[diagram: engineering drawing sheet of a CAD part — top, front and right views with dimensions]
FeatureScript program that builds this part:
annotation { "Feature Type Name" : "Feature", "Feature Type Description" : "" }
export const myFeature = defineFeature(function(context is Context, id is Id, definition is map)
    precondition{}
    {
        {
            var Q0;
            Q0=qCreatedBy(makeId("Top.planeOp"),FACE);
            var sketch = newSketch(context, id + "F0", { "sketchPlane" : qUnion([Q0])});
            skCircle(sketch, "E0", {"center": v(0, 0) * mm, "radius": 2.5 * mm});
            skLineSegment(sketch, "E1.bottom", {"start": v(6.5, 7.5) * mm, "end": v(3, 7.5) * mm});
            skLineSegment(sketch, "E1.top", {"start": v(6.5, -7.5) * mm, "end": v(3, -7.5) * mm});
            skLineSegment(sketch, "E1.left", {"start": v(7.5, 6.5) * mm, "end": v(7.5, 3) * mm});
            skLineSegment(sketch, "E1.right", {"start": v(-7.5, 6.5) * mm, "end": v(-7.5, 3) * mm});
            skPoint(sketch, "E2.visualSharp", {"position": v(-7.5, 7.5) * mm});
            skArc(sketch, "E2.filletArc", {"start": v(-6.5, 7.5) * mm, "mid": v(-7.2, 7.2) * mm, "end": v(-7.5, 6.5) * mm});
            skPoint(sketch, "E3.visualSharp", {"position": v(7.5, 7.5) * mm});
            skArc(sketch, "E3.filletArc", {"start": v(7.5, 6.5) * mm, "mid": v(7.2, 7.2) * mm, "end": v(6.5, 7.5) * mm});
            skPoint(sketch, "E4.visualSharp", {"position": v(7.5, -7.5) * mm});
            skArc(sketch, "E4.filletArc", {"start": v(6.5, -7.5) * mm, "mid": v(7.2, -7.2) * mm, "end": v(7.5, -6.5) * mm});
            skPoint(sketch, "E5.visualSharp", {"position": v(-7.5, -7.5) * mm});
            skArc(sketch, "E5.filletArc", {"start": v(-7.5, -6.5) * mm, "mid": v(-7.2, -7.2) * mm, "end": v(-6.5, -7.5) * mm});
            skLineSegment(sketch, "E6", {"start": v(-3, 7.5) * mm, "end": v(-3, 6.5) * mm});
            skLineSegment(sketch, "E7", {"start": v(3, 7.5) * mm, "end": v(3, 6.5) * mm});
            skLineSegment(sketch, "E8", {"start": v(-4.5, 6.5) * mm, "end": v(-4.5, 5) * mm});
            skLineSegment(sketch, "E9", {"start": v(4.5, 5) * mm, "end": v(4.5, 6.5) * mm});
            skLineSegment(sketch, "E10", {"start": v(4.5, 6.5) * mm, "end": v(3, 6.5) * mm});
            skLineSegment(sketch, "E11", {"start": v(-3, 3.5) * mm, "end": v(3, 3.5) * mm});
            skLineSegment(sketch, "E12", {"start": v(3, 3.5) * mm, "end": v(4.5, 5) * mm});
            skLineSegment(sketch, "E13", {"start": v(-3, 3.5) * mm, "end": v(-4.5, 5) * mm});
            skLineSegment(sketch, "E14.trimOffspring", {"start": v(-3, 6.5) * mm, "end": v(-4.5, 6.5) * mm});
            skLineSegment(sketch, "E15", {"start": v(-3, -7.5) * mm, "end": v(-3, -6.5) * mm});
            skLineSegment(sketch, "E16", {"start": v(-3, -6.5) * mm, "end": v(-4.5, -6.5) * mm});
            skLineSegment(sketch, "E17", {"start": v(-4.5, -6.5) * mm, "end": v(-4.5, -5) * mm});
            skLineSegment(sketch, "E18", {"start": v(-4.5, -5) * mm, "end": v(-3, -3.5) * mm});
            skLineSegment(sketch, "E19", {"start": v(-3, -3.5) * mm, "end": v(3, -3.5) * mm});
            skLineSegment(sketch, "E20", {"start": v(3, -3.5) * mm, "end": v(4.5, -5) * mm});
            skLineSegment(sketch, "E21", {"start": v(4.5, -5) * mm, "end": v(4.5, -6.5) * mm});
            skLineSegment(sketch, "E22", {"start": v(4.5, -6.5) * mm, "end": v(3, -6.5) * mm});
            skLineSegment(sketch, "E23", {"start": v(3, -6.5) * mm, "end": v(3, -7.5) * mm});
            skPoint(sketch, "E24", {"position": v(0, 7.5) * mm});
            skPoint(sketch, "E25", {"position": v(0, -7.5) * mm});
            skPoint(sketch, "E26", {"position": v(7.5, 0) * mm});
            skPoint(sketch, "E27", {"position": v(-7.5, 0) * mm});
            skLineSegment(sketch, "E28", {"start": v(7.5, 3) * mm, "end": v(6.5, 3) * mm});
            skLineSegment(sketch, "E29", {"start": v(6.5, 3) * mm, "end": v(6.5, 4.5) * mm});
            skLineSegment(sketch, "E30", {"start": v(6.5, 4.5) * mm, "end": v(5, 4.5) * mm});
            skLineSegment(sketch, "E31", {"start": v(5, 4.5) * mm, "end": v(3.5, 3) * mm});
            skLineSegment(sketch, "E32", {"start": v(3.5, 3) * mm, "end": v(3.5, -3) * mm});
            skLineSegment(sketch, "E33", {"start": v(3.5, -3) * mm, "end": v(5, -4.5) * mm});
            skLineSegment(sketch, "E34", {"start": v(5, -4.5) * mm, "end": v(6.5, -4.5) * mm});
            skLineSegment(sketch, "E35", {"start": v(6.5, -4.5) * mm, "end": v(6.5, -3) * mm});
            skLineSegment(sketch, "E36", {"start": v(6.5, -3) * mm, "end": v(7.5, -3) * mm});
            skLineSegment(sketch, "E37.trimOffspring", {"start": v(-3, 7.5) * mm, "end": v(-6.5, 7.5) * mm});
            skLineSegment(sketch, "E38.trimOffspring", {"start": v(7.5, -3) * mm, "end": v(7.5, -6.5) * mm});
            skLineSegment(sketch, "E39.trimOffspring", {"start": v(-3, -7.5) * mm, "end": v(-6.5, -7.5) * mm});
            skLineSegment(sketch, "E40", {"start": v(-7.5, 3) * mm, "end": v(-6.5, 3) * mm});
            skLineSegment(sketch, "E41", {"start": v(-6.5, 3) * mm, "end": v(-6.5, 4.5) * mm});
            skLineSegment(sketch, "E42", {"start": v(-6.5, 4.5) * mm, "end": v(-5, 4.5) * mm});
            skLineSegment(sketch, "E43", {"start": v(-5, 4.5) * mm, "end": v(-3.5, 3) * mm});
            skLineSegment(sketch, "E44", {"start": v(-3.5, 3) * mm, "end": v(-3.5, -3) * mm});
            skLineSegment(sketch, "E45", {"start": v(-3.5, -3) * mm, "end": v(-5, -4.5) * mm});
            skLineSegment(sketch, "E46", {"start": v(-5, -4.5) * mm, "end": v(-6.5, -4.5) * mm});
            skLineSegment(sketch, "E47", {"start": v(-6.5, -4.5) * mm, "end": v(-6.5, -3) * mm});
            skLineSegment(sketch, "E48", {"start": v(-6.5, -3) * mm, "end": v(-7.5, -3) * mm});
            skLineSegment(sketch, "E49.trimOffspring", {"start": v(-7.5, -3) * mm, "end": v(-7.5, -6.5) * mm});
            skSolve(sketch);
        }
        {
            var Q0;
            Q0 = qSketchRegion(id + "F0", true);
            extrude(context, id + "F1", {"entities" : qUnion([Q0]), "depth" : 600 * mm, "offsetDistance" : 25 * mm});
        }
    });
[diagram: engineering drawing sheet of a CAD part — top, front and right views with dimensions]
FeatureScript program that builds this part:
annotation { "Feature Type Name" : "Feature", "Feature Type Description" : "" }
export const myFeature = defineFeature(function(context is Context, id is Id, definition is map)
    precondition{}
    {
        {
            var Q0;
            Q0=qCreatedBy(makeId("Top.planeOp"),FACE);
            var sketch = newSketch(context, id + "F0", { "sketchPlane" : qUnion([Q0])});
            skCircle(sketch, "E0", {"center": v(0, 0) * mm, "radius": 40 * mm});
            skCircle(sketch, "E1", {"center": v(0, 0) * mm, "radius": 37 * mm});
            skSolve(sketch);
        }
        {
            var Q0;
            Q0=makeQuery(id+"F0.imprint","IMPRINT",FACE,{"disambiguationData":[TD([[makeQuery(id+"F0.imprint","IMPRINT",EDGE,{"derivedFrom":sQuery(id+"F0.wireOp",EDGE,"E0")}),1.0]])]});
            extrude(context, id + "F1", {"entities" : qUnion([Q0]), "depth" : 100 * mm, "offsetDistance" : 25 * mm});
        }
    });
──────────────────────────────
REQUIRED TASK>
Write out the rows word for word, starting with the very first line and going on through the line that contains "v(-7.5, 7.5) *".

ANSWER TO THIS PROBLEM>
[diagram: engineering drawing sheet of a CAD part — top, front and right views with dimensions]
FeatureScript program that builds this part:
annotation { "Feature Type Name" : "Feature", "Feature Type Description" : "" }
export const myFeature = defineFeature(function(context is Context, id is Id, definition is map)
    precondition{}
    {
        {
            var Q0;
            Q0=qCreatedBy(makeId("Top.planeOp"),FACE);
            var sketch = newSketch(context, id + "F0", { "sketchPlane" : qUnion([Q0])});
            skCircle(sketch, "E0", {"center": v(0, 0) * mm, "radius": 2.5 * mm});
            skLineSegment(sketch, "E1.bottom", {"start": v(6.5, 7.5) * mm, "end": v(3, 7.5) * mm});
            skLineSegment(sketch, "E1.top", {"start": v(6.5, -7.5) * mm, "end": v(3, -7.5) * mm});
            skLineSegment(sketch, "E1.left", {"start": v(7.5, 6.5) * mm, "end": v(7.5, 3) * mm});
            skLineSegment(sketch, "E1.right", {"start": v(-7.5, 6.5) * mm, "end": v(-7.5, 3) * mm});
            skPoint(sketch, "E2.visualSharp", {"position": v(-7.5, 7.5) * mm});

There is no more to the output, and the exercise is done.